Czy duchowe przebudzenie jest konieczne, aby zachować trzeźwość na całe życie? Gdybym go nie doznała, to co, wróciłabym do picia? Pomyślałam o służbach w które byłam zaangażowana – sponsorowaniu nowej kobiety, redagowaniu biuletynu AA, chodzeniu na mityngi do więzienia w każdą sobotę rano i byciu mandatariuszem w mojej domowej grupie. Czy tylko gwizdałam w ciemności, by dodać sobie otuchy? Mój czysty dom pełen nastolatków, którzy dopiero zaczynali ufać swojej trzeźwej matce – czy to wszystko było zagrożone, jeśli nie doznam objawienia Boga? Czy empatia wobec innych pijaków i tolerancja wobec świata były częścią wielkiego oszustwa mojego umysłu, mającego na celu uśpienie mnie w poczuciu fałszywego bezpieczeństwa? Gdy tego wieczoru, szczęśliwi, hałaśliwi, kochający życie bez alkoholu, wracaliśmy samochodem z mityngu, poczułam się niespokojna.
Duchowe przebudzenie
Wśród książek, które mieliśmy w samochodzie, była również „Jak to widzi Bill”. Sprawdziłem i znalazłem 16 odnośników pod nagłówkiem „Duchowe przebudzenie” i kolejnych 21 w rozdziale „Duchowe życie”. Postanowiłam, że jeśli trzeba to przeczytam je wszystkie, aby znaleźć odpowiedź na moje pytanie.
Pierwszym tekstem była relacja Billa z jego doświadczenia z białym światłem. Zacisnęłam zęby i szybko przeszłam do drugiego. Wskazywał na to, że proces przebudzenia przeważnie bywa ciągły, stopniowy, nie nagły.
Następny wpis podpowiadał, że duchowo przebudzona osoba, to ktoś w bardzo realnym sensie przemieniony. Bardzo się podekscytowałam, bo jeśli przemieniony pijak to znaczy awanturniczka barowa zamieniona w matkę zaangażowaną w pracę szkoły, a kobieta nienawidząca ludzi w miłośniczkę pijaków – to byłam ja.

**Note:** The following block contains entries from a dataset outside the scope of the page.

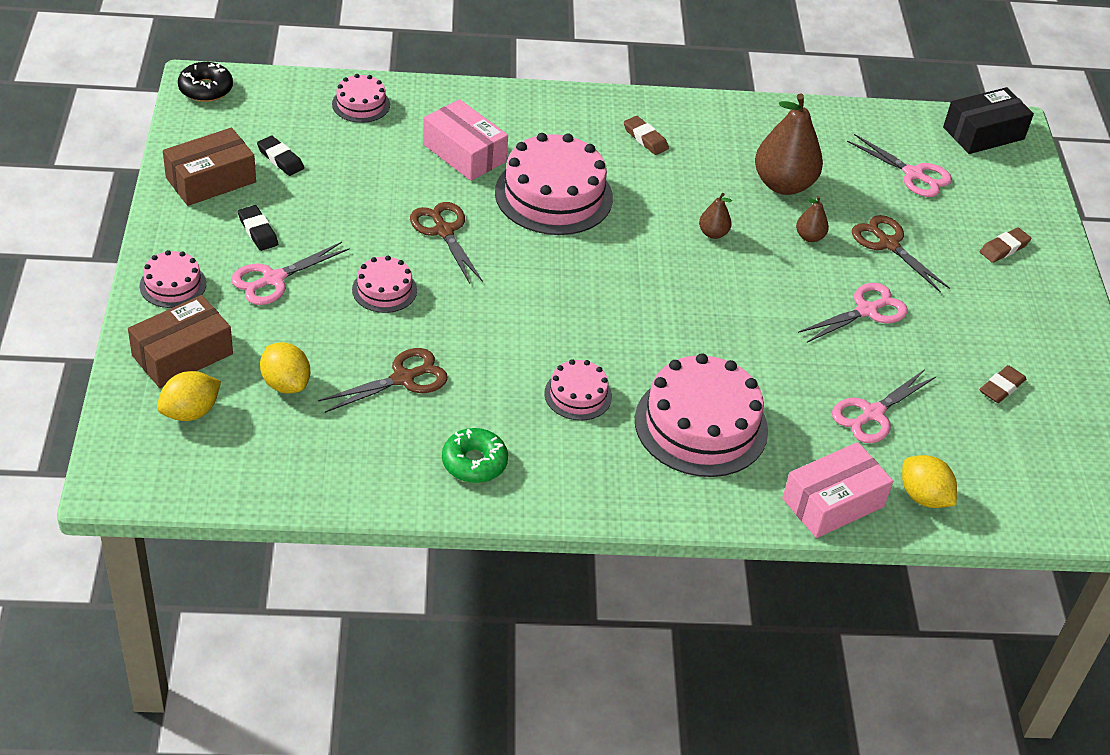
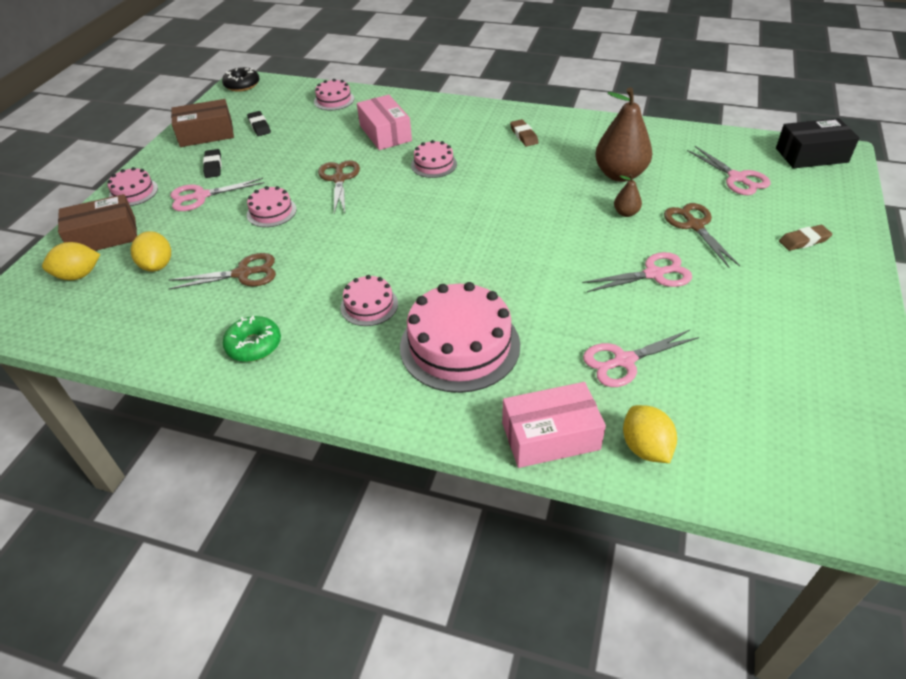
camera: 25 degrees right, 0 degrees up
(553, 195) = (434, 164): pink cake -> pink cake, size x0.51
(713, 233) = (545, 202): brown pear -> none
(1001, 387) = (764, 357): brown eraser -> none

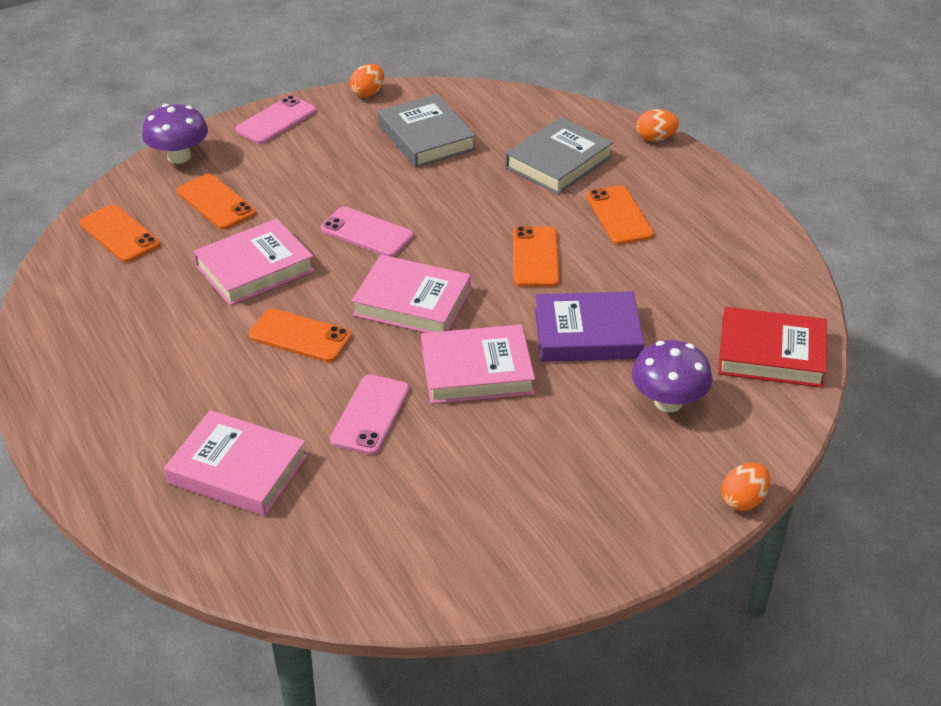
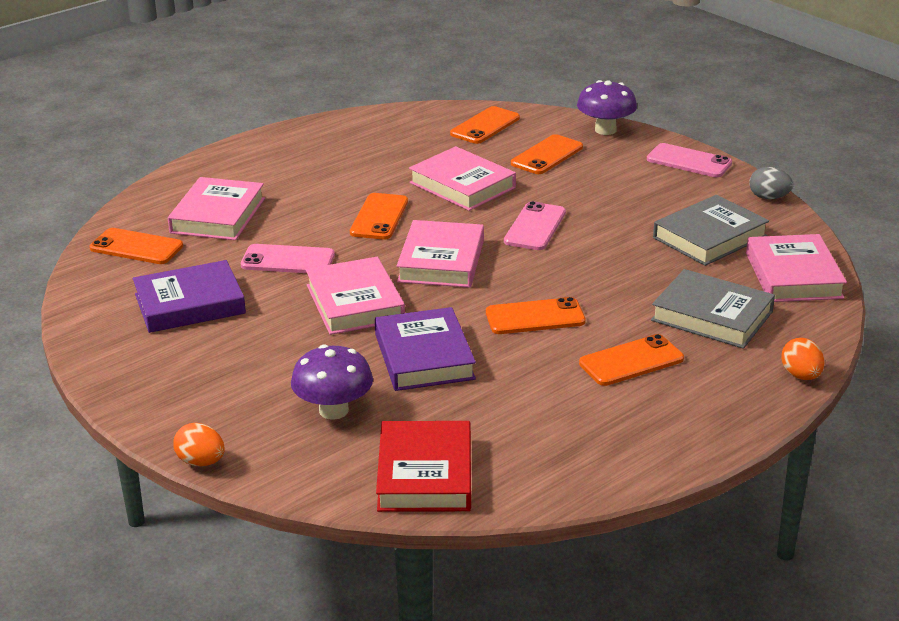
camera: 80 degrees right, 10 degrees down
(288, 549) = (136, 247): none -> orange phone
(368, 93) = (768, 197): orange egg -> grey egg
(442, 501) = (190, 304): none -> purple book
(506, 110) = (793, 275): none -> pink book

Czwarty wpis na zawsze wrył się w moją trzeźwą pamięć. Opowiadał historię faceta, który szczodrze dzielił się swoim życiem z innymi, a twierdził, że nie doznał jeszcze „duchowej przemiany”. Jednak, dla innych członków grupy było oczywiste, że otrzymał on wielki, rzadko spotykany dar, że jest wręcz przesycony duchowością. Po prostu on sam jeszcze o tym nie wiedział!
Ciągłe przebudzenia
Nie musiałam czytać dalej. Wiedziałem już dużo moim własnym przebudzeniu. To było wtedy, kiedy zabrałem pierwszą nową kobietę na spotkanie.Kiedy zamiast spać, poszłam na mityng do więzienia w sobotę rano. Przemiana nastąpiła, gdy odeszłam od stołu by wziąć udział w rozmowie telefonicznej w ramach Kroku Dwunastego. I powiedziałam: „Tak, będę twoją sponsorką, wspólnie przejrzymy tę księgę.” Zaczęła się od bezmiaru wdzięczności, gdy uświadomiłam sobie, że dana mi była wielka łaska, której pewnie nigdy nie będę w stanie Wspólnocie spłacić. Duchowe przebudzenie miało miejsce dokładnie w tym momencie, gdy siedziałam w samochodzie, pozwalając łzom radości spływać po moich policzkach, nie wstydząc się obecności przyjaciół z AA.
Byłam pewna, że czekają mnie kolejne przebudzenia, gdy będę kroczyła tą drogą szczęśliwego przeznaczenia. Od tego czasu minęło 30 lat, okazało się, że miałam rację.